Tesla's Hail Mary Play and Convertible Bond Hokey Pokey
It's looking increasingly likely that Musk's August 7 Tweet about taking the company private was a purposeful distraction as well as a violation of security laws. Here is the Tweet once again.
I commented on that Tweet in Private Lies: Musk Tweets He Will Take Tesla Private.
I never believed Musk secured funding, and that belief has now been proven true.
So what is that Tweet really about?
CoverDrive did an exception post on one aspect and I have a follow-up idea to consider.
For Tesla, Time Has Come Today
Please consider For Tesla, Time Has Come Today by CoverDrive.
At Tesla's (TSLA) earnings conference call on August 1st, everything seemed to be under control. The call began with a lengthy discussion of 10x faster tensor processing, followed by a brief apology for terse behavior at the Q1 conference call. Honestly, everyone just seemed to be relieved that Elon avoided another CC meltdown.
With everything going so well at the conference call, what led to this surreal state of affairs launched by Musk's tweets last Tuesday? Let me begin by saying that if Tesla could deliver a profitable third quarter, all of these shenanigans would be unnecessary. One can only conclude that the profit narrative was evaporating.
Musk needed something even bigger to take its place. And what could be bigger than proposing to take the company private?
The Hail Mary is Launched
Let's take a closer look at why the change in narrative was necessary. Back in 2017, the narrative was purely one of growth. In fact, Musk stated he has "Zero Doubt" About 10,000 Units Per Week in 2018.
But in the ensuing 12 months, Tesla found themselves deep in the throes of "Manufacturing Hell". It became clear that the visionary production level would never be achieved within the walls of Fremont. As a result, capital expenditures were scaled back dramatically and the narrative was changed to "profitability at 5,000 per week".
Continued profitability is a really big deal, especially considering that additional capacity will not be available until the Shanghai Gigafactory is built.
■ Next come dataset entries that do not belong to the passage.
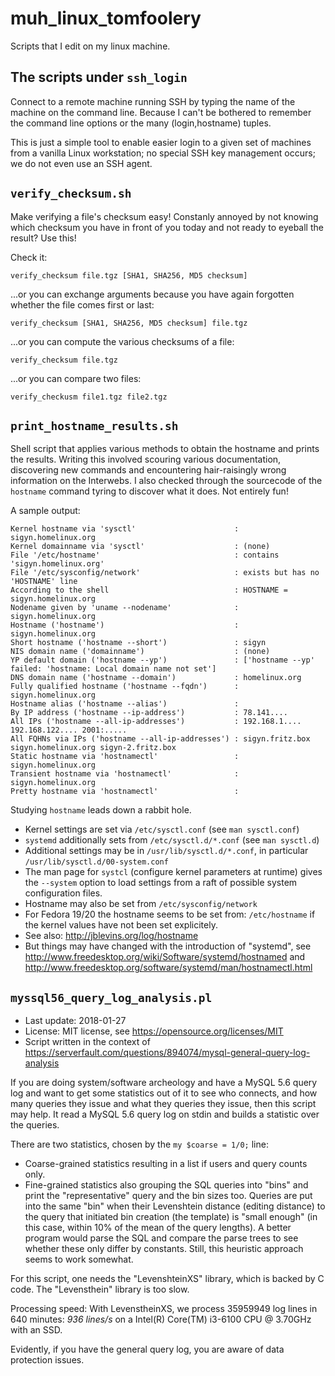 muh_linux_tomfoolery
====================

Scripts that I edit on my linux machine.

The scripts under `ssh_login`
-----------------------------

Connect to a remote machine running SSH by typing the name of the machine on the command line. Because I can't be bothered to remember the command line options or the many (login,hostname) tuples.

This is just a simple tool to enable easier login to a given set of machines from a vanilla Linux workstation; no special SSH key management occurs; we do not even use an SSH agent.

`verify_checksum.sh`
--------------------

Make verifying a file's checksum easy! Constanly annoyed by not knowing which checksum you have in front of you today and not ready to eyeball the result? Use this!

Check it:

`verify_checksum file.tgz [SHA1, SHA256, MD5 checksum]`

...or you can exchange arguments because you have again forgotten whether the file comes first or last:

`verify_checksum [SHA1, SHA256, MD5 checksum] file.tgz`

...or you can compute the various checksums of a file:

`verify_checksum file.tgz`

...or you can compare two files:

`verify_checkusm file1.tgz file2.tgz`

`print_hostname_results.sh`
---------------------------

Shell script that applies various methods to obtain the hostname and prints the results. Writing this involved scouring various documentation, discovering new commands and encountering hair-raisingly wrong information on the Interwebs. I also checked through the sourcecode of the `hostname` command tyring to discover what it does. Not entirely fun!

A sample output:

    Kernel hostname via 'sysctl'                      : sigyn.homelinux.org
    Kernel domainname via 'sysctl'                    : (none)
    File '/etc/hostname'                              : contains 'sigyn.homelinux.org'
    File '/etc/sysconfig/network'                     : exists but has no 'HOSTNAME' line
    According to the shell                            : HOSTNAME = sigyn.homelinux.org
    Nodename given by 'uname --nodename'              : sigyn.homelinux.org
    Hostname ('hostname')                             : sigyn.homelinux.org
    Short hostname ('hostname --short')               : sigyn
    NIS domain name ('domainname')                    : (none)
    YP default domain ('hostname --yp')               : ['hostname --yp' failed: 'hostname: Local domain name not set']
    DNS domain name ('hostname --domain')             : homelinux.org
    Fully qualified hostname ('hostname --fqdn')      : sigyn.homelinux.org
    Hostname alias ('hostname --alias')               : 
    By IP address ('hostname --ip-address')           : 78.141....
    All IPs ('hostname --all-ip-addresses')           : 192.168.1.... 192.168.122.... 2001:..... 
    All FQHNs via IPs ('hostname --all-ip-addresses') : sigyn.fritz.box sigyn.homelinux.org sigyn-2.fritz.box 
    Static hostname via 'hostnamectl'                 : sigyn.homelinux.org
    Transient hostname via 'hostnamectl'              : sigyn.homelinux.org
    Pretty hostname via 'hostnamectl'                 : 

Studying `hostname` leads down a rabbit hole. 

* Kernel settings are set via `/etc/sysctl.conf` (see `man sysctl.conf`)
* `systemd` additionally sets from `/etc/sysctl.d/*.conf` (see `man sysctl.d`)
* Additional settings may be in `/usr/lib/sysctl.d/*.conf`, in particular `/usr/lib/sysctl.d/00-system.conf`
* The man page for `systcl` (configure kernel parameters at runtime) gives the `--system` option to load settings from a raft of possible system configuration files.
* Hostname may also be set from `/etc/sysconfig/network`
* For Fedora 19/20 the hostname seems to be set from: `/etc/hostname` if the kernel values have not been set explicitely.
* See also: http://jblevins.org/log/hostname
* But things may have changed with the introduction of "systemd", see http://www.freedesktop.org/wiki/Software/systemd/hostnamed and http://www.freedesktop.org/software/systemd/man/hostnamectl.html

`myssql56_query_log_analysis.pl`
--------------------------------

* Last update: 2018-01-27
* License: MIT license, see https://opensource.org/licenses/MIT
* Script written in the context of https://serverfault.com/questions/894074/mysql-general-query-log-analysis

If you are doing system/software archeology and have a MySQL 5.6 query log and want to get some statistics out of it to see who connects, and how many queries they issue and what they queries they issue, then this script may help. It read a MySQL 5.6 query log on stdin and builds a statistic over the queries. 

There are two statistics, chosen by the `my $coarse = 1/0;` line:

* Coarse-grained statistics resulting in a list if users and query counts only.
* Fine-grained statistics also grouping the SQL queries into "bins" and print the "representative" query and the bin sizes too. Queries are put into the same "bin" when their Levenshtein distance (editing distance) to the query that initiated bin creation (the template) is "small enough" (in this case, within 10% of the mean of the query lengths). A better program would parse the SQL and compare the parse trees to see whether these only differ by constants. Still, this heuristic approach seems to work somewhat. 

For this script, one needs the "LevenshteinXS" library, which is backed by C code. The "Levensthein" library is too slow.
 
Processing speed: With LevenstheinXS, we process 35959949 log lines in 640 minutes: *936 lines/s* on a Intel(R) Core(TM) i3-6100 CPU @ 3.70GHz with an SSD.

Evidently, if you have the general query log, you are aware of data protection issues.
The profitability claim is coming from a company that has posted a $2.8B loss in the last 12 months. How is the turnaround possible? Has production hell been reduced to purgatory?
CoverDrive explains his calculations in detail starting with an assessment of last quarter's key numbers then applying reasonable assumptions from Tesla's guidance.
His conclusion is identical to mine.
Musk's tweet resulted from the need to change the narrative from profitability in Q3 to taking the company private. With the clock ticking, the Saudi investment announcement provided the perfect opportunity to leapfrog on the momentum. Unfortunately, there was no time to confer with the board of directors, and the tweets went out without the benefit of corporate scrutiny. Musk has placed his company in a perilous position.
At the time of this writing, an 8-K describing the details of the go-private proposal has yet to be filed. No source of secured funding has been identified. If the secured funding source is not identified, it would appear that Musk's tweets on Tuesday were an overt attempt to manipulate the share price. On that matter, I'll leave it for the experts to decide.
Convertible Bond Hokey Pokey
There is one piece of the puzzle that CoverDrive missed.
Please consider Tesla Stock’s Surge Puts Convertible Bonds in the Money.
The surge in Tesla's (TSLA) shares after CEO Elon Musk's tweet about going private has had huge, salutary effect on its key convertible bonds and its financing position. By pushing the common stock's price above the $360 level, his tweet has put a $900 million convert issue above its conversion price, which would effectively let the electric-auto maker pay off that obligation in stock instead of cash.
Tesla has a $920 million 0.25% convertible issue due Feb. 27, 2019, which would be convertible into common at a price of $359.8676 per share. If the stock trades below that price at the conversion price, the holder would be better off taking cash. That would put pressure on Tesla while it continues to burn cash, as of the second quarter. But by being able to redeem the debt in stock would obviate the obligation to come up with over $900 million in cash.
In addition, Tesla also has another 1.25% convertible totaling $1.38 billion that matures Feb. 25, 2021. This issue also converts at the same price, and a common share price over $360 also would obviate the need to pay off this convert in cash.
Ding, Ding, Ding
Ding, ding, ding, we have a winner. Musk is desperate to get Tesla's share price above $360 to avoid having to shell out $900 million that Tesla clearly does not have.
Tesla Share Price Hokey Pokey Musical Tribute
Question of the Day
And you do the Hokey Pokey and you turn yourself around. That's what it's all about.